In-vitro cytotoxicity of the formulations was investigated in L929 fibroblasts using MTS viability and lactate dehydrogenase leakage assays. Each formulation and respective vehicle was injected into either side of the back of a sheep to investigate the tissue tolerance and pharmacokinetics.
In-vitro studies suggested that both the emulsion and the microemulsion are unlikely to give a burst release of the low-pH drug solution in aqueous media. The microemulsion showed the greatest in-vitro cytotoxic effect but no significant difference was observed between the other formulations. In sheep, the three new formulations and vehicles caused little or no injection-site reactions compared with a marked response to the reference formulation. Bioavailabilities of HP-beta-CD formulation, emulsion and microemulsion formulations, relative to the reference formulation, were 194, 155 and 115%, respectively.

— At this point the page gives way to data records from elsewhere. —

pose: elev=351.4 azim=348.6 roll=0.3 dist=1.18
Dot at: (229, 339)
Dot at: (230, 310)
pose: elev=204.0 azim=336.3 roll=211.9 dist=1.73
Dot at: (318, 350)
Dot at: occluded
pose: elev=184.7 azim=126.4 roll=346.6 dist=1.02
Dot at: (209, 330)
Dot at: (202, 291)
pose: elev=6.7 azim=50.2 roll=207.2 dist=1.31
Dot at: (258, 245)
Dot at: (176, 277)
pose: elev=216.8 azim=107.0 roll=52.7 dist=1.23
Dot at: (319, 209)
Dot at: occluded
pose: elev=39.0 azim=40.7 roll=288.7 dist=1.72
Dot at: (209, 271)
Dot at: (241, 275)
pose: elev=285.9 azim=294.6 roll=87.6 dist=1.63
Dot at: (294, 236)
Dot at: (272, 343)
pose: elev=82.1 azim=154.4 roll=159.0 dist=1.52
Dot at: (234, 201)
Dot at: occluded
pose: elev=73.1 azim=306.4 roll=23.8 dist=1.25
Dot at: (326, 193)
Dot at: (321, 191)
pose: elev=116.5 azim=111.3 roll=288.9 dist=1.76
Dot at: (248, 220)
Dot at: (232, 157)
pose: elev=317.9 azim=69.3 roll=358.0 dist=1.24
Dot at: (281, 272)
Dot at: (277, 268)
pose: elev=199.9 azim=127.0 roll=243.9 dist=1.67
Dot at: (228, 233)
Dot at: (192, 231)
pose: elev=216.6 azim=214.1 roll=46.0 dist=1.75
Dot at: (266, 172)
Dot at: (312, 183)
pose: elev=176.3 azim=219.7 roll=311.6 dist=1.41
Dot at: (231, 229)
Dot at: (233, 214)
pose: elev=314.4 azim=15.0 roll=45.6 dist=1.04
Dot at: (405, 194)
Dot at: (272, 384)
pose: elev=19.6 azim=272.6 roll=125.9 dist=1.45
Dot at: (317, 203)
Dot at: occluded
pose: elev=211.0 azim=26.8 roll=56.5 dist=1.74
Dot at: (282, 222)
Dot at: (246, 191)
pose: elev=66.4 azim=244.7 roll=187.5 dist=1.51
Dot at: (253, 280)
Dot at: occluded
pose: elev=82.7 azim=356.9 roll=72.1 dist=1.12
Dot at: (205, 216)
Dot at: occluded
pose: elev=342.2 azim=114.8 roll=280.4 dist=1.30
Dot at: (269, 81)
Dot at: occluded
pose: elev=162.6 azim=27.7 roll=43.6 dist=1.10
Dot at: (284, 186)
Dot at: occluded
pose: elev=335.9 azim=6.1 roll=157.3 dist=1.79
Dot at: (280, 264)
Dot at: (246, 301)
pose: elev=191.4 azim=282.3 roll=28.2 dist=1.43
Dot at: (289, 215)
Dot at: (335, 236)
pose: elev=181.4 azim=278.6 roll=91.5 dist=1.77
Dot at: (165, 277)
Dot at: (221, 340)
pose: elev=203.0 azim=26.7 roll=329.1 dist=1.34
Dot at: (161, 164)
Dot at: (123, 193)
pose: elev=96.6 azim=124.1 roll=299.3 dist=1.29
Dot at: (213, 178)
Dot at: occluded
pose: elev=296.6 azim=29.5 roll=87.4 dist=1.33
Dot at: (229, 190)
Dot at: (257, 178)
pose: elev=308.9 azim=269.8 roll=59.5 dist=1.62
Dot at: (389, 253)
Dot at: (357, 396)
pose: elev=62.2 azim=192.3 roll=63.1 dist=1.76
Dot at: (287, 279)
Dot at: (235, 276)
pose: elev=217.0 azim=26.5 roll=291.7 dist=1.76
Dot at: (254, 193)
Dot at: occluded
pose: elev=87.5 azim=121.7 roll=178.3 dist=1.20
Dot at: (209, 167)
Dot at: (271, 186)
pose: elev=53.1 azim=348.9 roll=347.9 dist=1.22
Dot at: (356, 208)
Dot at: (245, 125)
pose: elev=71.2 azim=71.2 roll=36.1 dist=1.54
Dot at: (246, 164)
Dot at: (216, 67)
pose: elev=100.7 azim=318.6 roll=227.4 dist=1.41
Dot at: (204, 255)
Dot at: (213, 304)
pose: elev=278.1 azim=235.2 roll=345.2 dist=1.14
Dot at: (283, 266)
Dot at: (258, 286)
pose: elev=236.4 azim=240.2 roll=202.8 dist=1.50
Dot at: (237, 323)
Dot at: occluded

The three new subcutaneous injectables showed promise for reducing irritation of low-pH solubilised ricobendazole. HP-beta-CD significantly enhanced the drug absorption. Controlling the burst release of the low-pH drug solution may improve tissue tolerance and minimise post-injection precipitation, and hence increase drug bioavailability. The in-vitro cytotoxicity studies did not predict the in-vivo irritation effects.
The Journal of pharmacy and pharmacology. 07/2010; 62(7):873-82.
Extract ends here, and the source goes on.